_PERSYARATAN TUGAS 1_. Tulis ulang ketiga baris data di bawah dengan mengganti "values" menjadi "numbers" tanpa mengubah bagian lainnya. Jangan sertakan gambarnya dalam jawaban.

_TEKS BACAAN_.
● ● ● ● ● ● ●

Siang Seberang Istana

***

“Bapak... besok kalau sudah besar, aku duduk di sana ya...”

Kalimat polos bernada permintaan tersebut meluncur dari bibir seorang anak kecil. Si Bapak, lelaki paruh baya yang berdiri tepat di sebelahku, mengiyakan saja ucapan anak yang sedang dipanggul di pundaknya itu. Anak kecil itu melangitkan kalimat doa tersebut sambil mengarahkan telunjuknya ke deretan kursi di tribun depan istana. Sempat kudengar nasehat tentang pentingnya rajin belajar keluar dari lisan lelaki itu. Sebuah nasehat yang dimaksudkan kepada putri mungilnya, tetapi juga menyergap gendang telingaku.

***

“Detik-Detik Proklamasi....” Suara khas pembawa acara yang sudah berulang kali kudengar selama belasan tahun melalui televisi itu menggema keluar dari beberapa kotak pengeras suara, ketika Istana Merdeka kurang dari seratus meter lagi terjangkau oleh kaki ini.

Spontan kulihat jam tangan. Tepat lewat sepuluh menit dari pukul sepuluh. “Habis ini pasti...,” belum selesai aku menggumam, raungan sirine diikuti dentuman meriam mampu mengheningkan suasana. Aku tetap berjalan ke arah istana sambil sesekali mengarahkan kepala ke sebelah kiri. Di sana Monumen Nasional berada. Katanya, sumber suara dentuman artileri tersebut berasal dari beberapa meriam yang ada di taman sekeliling Monas. Tapi memang tidak terlihat dari tempat ini. Kurang lebih hampir satu menit atraksi tujuh belas kali dentuman meriam ini.

***

Hari ini, genap tujuh puluh satu tahun perayaan kemerdekaan Indonesia. Satu hal istimewa di hari ini, adalah saya diberi kesempatan untuk mewujudkan salah satu cita-cita saya sejak masih bocah. Sebuah cita-cita tentang suatu tempat yang hampir tiga dasawarsa hanya bisa saya lihat dari sebuah kotak ajaib di rumah. Tentang suatu pagelaran berlevel kenegaraan yang ingin sekali saya ikuti semenjak saya mulai bisa mengeja huruf dan belajar kata.

Peringatan Detik-Detik Proklamasi di Istana Merdeka adalah suatu magnet tersendiri bagi masyarakat ibukota. Acara ini mampu menyedot animo ribuan pengunjung. Meskipun masyarakat biasa yang ingin menyaksikan harus mengeluarkan tenaga ekstra tersebab terik mentari yang sudah mulai menyengat, tubuh yang harus berdesak-desakan dengan sesama pengunjung, dan kaki yang harus rela berjalan karena pemberlakuan verboden bagi kendaraan bermotor di jalan-jalan seputar istana.

● ● ● ● ● ● ●

_CUPLIKAN DATA_.
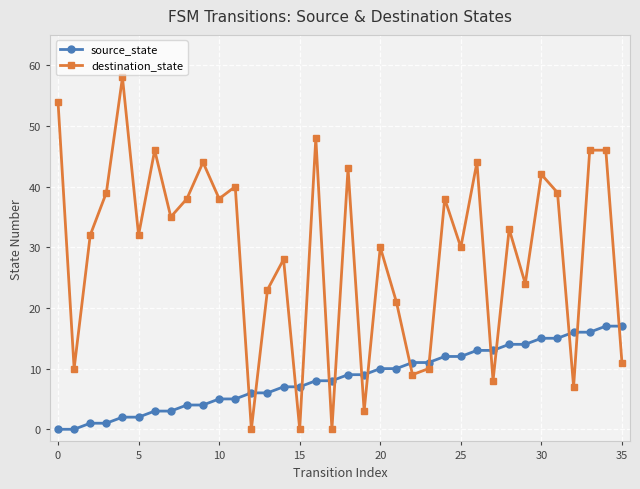

Reading right to left, list all the values displayed in this chart.

source_state: 17	17	16	16	15	15	14	14	13	13	12	12	11	11	10	10	9	9	8	8	7	7	6	6	5	5	4	4	3	3	2	2	1	1	0	0
destination_state: 11	46	46	7	39	42	24	33	8	44	30	38	10	9	21	30	3	43	0	48	0	28	23	0	40	38	44	38	35	46	32	58	39	32	10	54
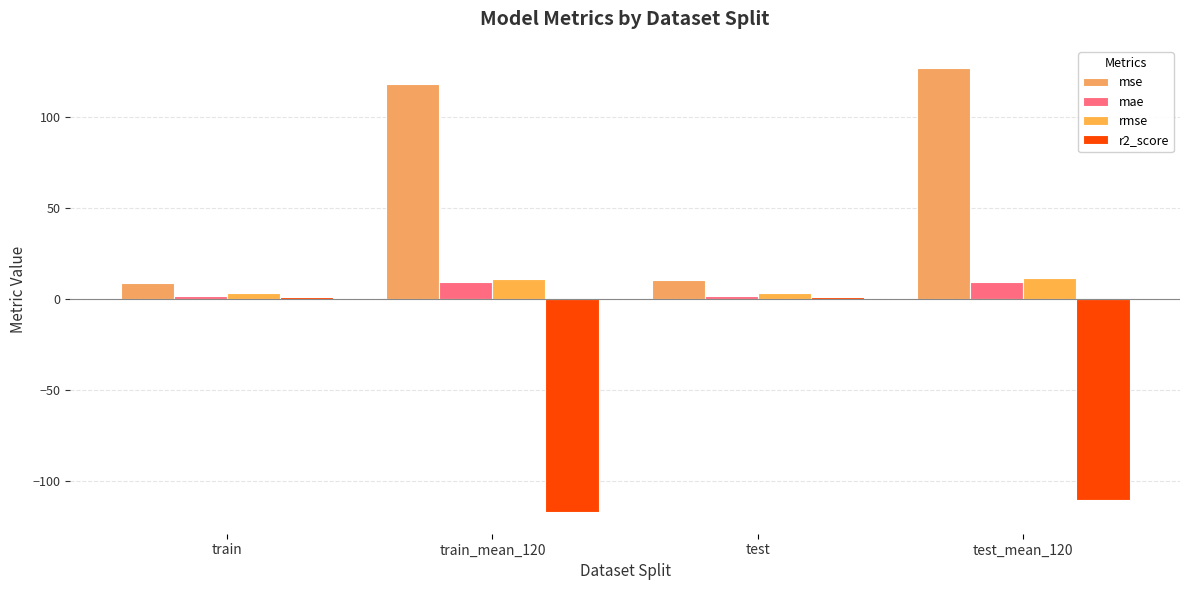

How many groups of bars are there?

4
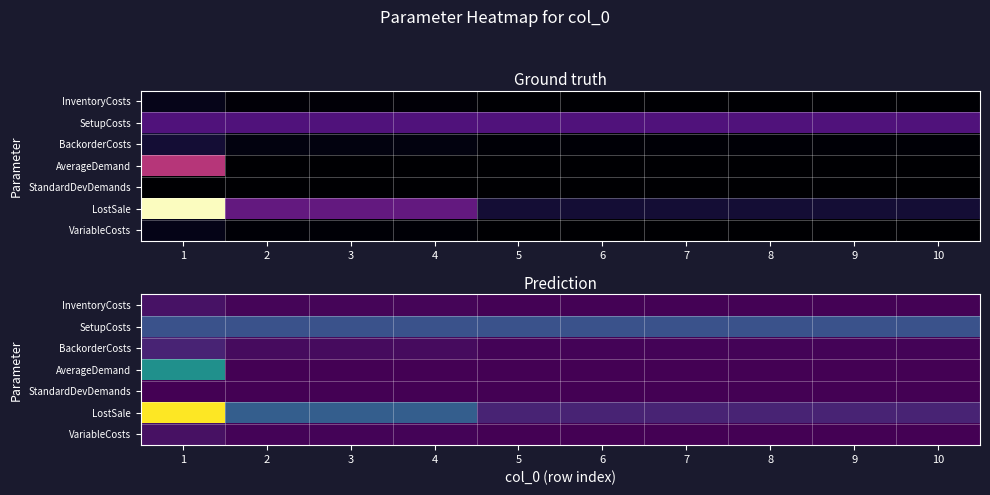

What is the spread (max minus min) of values at 9?

50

● ● ● ● ● ● ●

_PERSYARATAN TUGAS 2_. Salin persis bagian teks bacaan, mulai dari "Kalimat polos bernada" dan terus sampai "menyergap gendang telingaku.".

_HASIL TUGAS 1_.
Reading right to left, list all the numbers displayed in this chart.

source_state: 17	17	16	16	15	15	14	14	13	13	12	12	11	11	10	10	9	9	8	8	7	7	6	6	5	5	4	4	3	3	2	2	1	1	0	0
destination_state: 11	46	46	7	39	42	24	33	8	44	30	38	10	9	21	30	3	43	0	48	0	28	23	0	40	38	44	38	35	46	32	58	39	32	10	54

How many groups of bars are there?

4

What is the spread (max minus min) of numbers at 9?

50

_HASIL TUGAS 2_.
Kalimat polos bernada permintaan tersebut meluncur dari bibir seorang anak kecil. Si Bapak, lelaki paruh baya yang berdiri tepat di sebelahku, mengiyakan saja ucapan anak yang sedang dipanggul di pundaknya itu. Anak kecil itu melangitkan kalimat doa tersebut sambil mengarahkan telunjuknya ke deretan kursi di tribun depan istana. Sempat kudengar nasehat tentang pentingnya rajin belajar keluar dari lisan lelaki itu. Sebuah nasehat yang dimaksudkan kepada putri mungilnya, tetapi juga menyergap gendang telingaku.